- ‘OK Diabetes’ research led by a team at the University of Leeds.
- Developed and trialled a supported self-management intervention for people with mild to moderate learning disability and type 2 diabetes.
- Resources developed (and hosted on Diabetes UK’s website) for commissioners and practitioners to facilitate reasonable adjustments to diabetes services so that they meet statutory obligations.
The physical health of adults with learning disabilities (LD) is poorer than that of the general population. Obesity and low levels of exercise are a major problem, with the associated risk of type 2 diabetes.
Health services are legally obliged to make reasonable adjustments to support access for adults with LD. However, it has been found that many mainstream services are not meeting their needs.
This project involved developing resources to help service providers and commissioners identify people with mild/moderate LD who would benefit from adjusted services for weight management and type 2 diabetes; provide an appropriate service; and facilitate access to and engagement with services.
The resources include a five-step plan for making adjustments, with a checklist for evaluating services; easy read diabetes resources; and factsheets and online resources on the key issues for health professionals. The resources are hosted on the Diabetes UK website and referenced in the NHS RightCare pathway for Diabetes.
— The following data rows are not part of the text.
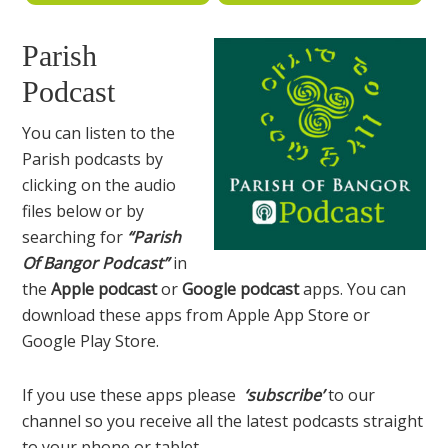
Parish
Podcast
You can listen to the
Parish podcasts by
clicking on the audio
files below or by
searching for
“Parish
Of Bangor Podcast”
in
the
Apple podcast
or
Google podcast
apps. You can
download these apps from Apple App Store or
Google Play Store.
If you use these apps please
‘subscribe’
to our
channel so you receive all the latest podcasts straight
to your phone or tablet.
The launch involved a Twitter campaign and distribution of resource packs to 500 local clinical commissioning groups and GP practices. The online resources were downloaded 5,500 times in the three months following the launch.
The team employed communications and evaluation expertise early in the process, which was essential to the project’s success. They also found that although social and online media was the main platform for their outputs, print resources were still valued.
Further work is in progress to evaluate how the resources support practice and what the benefits are to people with LD.